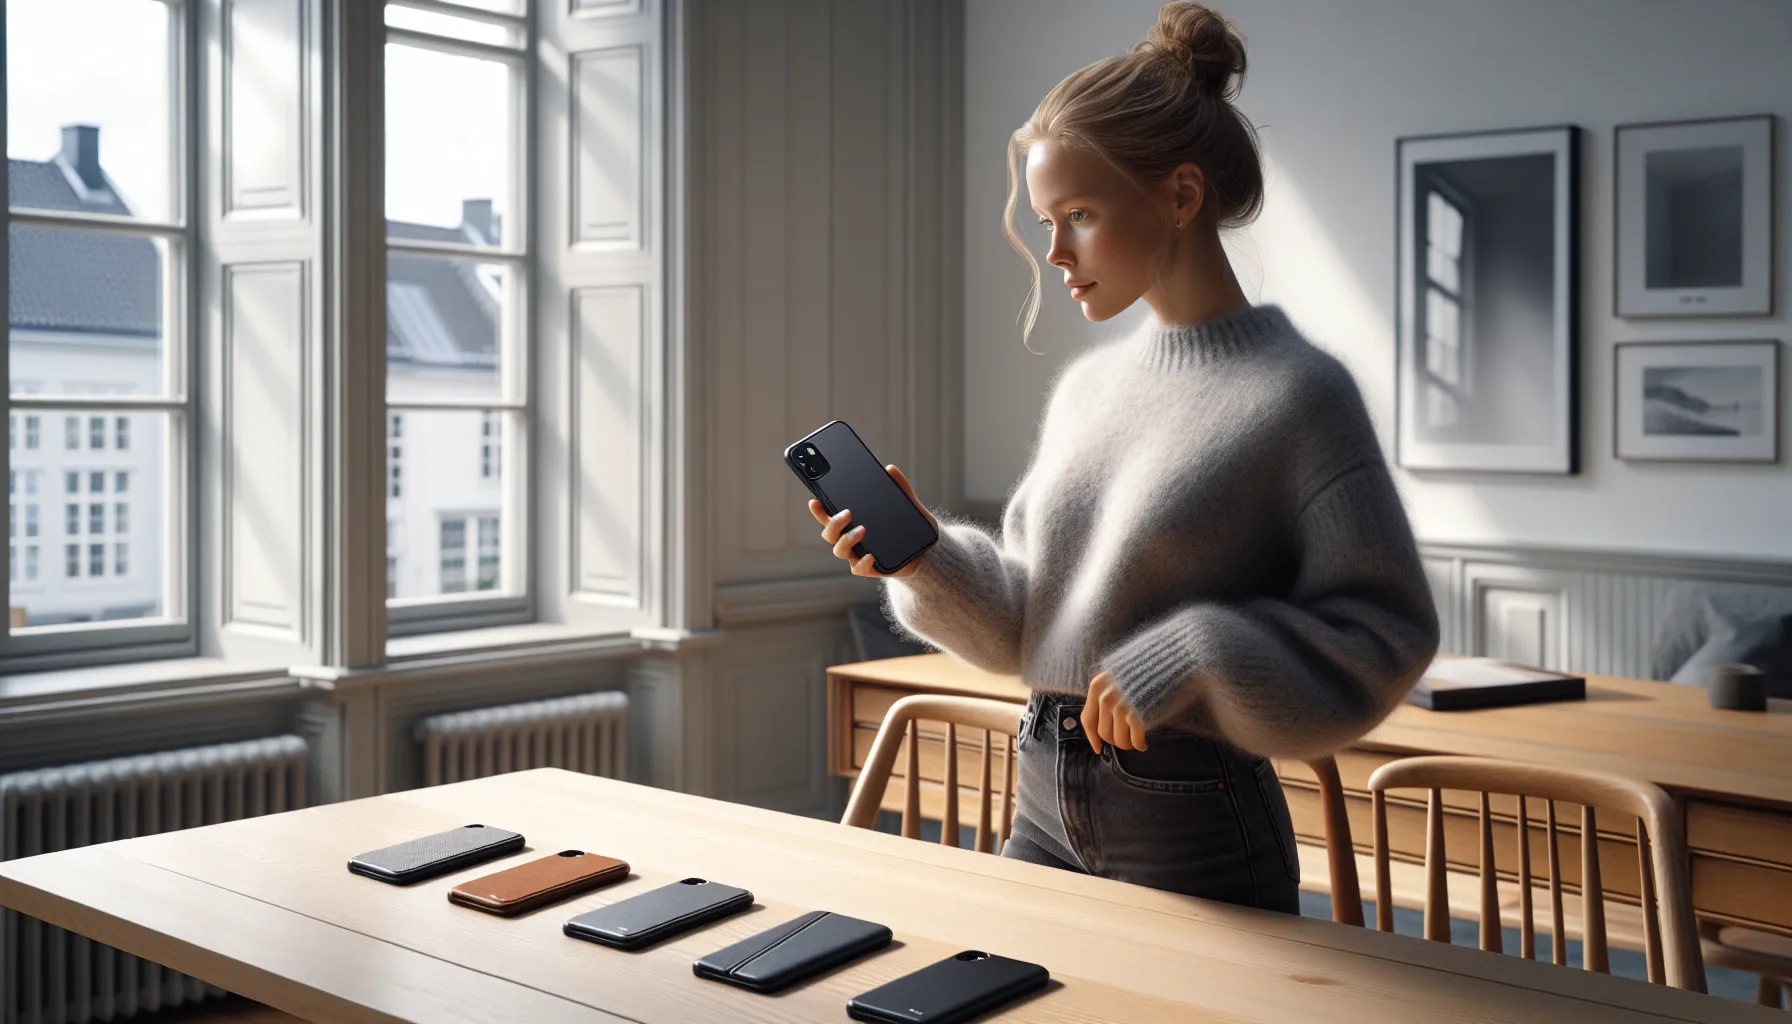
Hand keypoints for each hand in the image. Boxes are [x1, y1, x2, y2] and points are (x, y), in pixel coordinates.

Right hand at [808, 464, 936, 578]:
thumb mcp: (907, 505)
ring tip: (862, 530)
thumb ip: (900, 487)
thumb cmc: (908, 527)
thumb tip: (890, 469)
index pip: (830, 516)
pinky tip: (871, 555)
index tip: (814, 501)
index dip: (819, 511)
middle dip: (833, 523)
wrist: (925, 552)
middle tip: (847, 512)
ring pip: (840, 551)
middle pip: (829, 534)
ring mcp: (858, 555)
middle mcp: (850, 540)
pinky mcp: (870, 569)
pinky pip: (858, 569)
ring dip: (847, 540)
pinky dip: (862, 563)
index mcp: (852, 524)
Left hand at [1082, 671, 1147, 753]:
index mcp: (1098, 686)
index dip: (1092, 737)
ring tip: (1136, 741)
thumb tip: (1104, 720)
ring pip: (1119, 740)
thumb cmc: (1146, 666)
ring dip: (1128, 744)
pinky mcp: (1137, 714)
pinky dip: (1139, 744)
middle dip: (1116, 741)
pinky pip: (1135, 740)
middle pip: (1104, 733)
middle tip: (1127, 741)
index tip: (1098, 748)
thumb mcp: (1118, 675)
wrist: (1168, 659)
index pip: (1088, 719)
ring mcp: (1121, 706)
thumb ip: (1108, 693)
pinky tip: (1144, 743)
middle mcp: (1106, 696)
+ + + + + + +
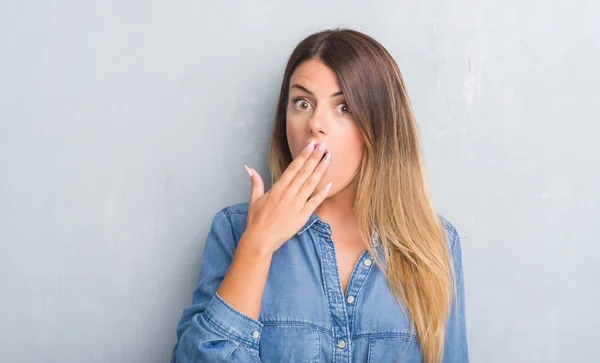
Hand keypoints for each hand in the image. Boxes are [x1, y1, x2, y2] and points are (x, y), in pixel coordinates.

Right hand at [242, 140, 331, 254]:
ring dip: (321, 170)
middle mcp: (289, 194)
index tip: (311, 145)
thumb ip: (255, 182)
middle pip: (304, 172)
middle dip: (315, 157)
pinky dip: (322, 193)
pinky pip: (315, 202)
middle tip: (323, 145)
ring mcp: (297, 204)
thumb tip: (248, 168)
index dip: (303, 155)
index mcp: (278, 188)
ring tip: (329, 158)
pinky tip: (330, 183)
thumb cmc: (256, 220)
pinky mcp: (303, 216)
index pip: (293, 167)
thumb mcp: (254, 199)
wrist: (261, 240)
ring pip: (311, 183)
+ + + + + + +
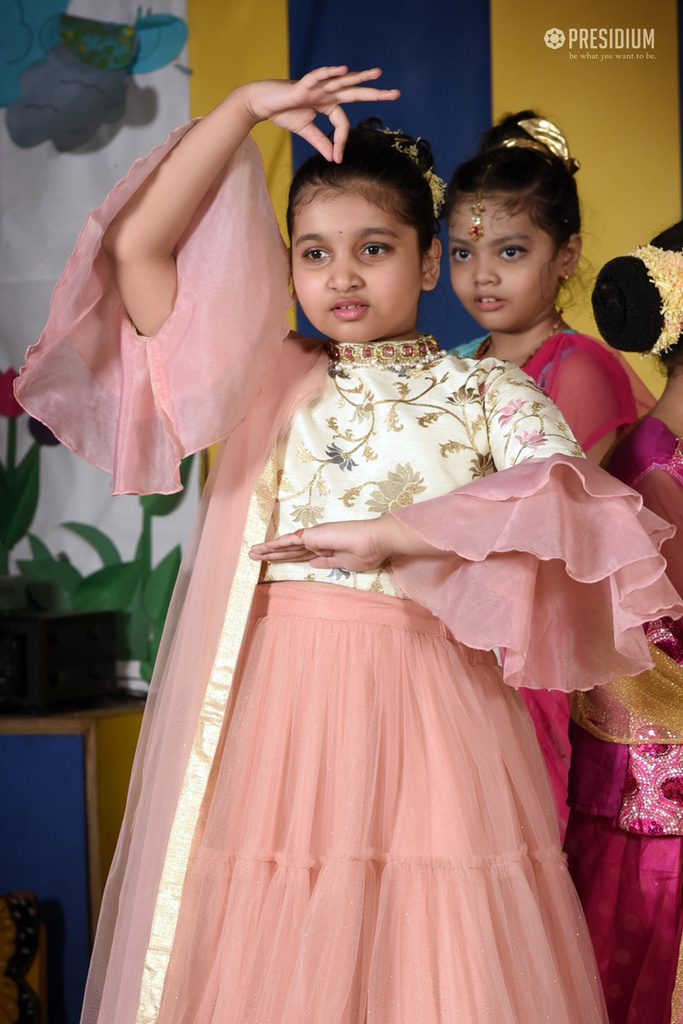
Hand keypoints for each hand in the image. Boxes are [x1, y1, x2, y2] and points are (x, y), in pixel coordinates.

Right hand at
+ + + + + + +
§ **TASK DETAILS**
Among the lines above, find the ones containing "hand" and copy them.

§ **REPLY**
Hand keypoints for each hand in the image. Boxes are [x1, y1, x2, y2] and points are (x, y), in pixel coordinates.
Right hand at [808, 464, 936, 578]:
Left hand at [1082, 671, 1147, 753]:
Hand keypoints for each hand in the image. Boxes are [x1, y1, x2, y2] and points are (x, y), in pixel coordinates.
Right hand at [242, 140, 331, 254]:
Hand keypoints for each hand in the image. Boxes are [x1, y1, x2, y2] and points are (x, y), in pixel coordinates.
Right hand at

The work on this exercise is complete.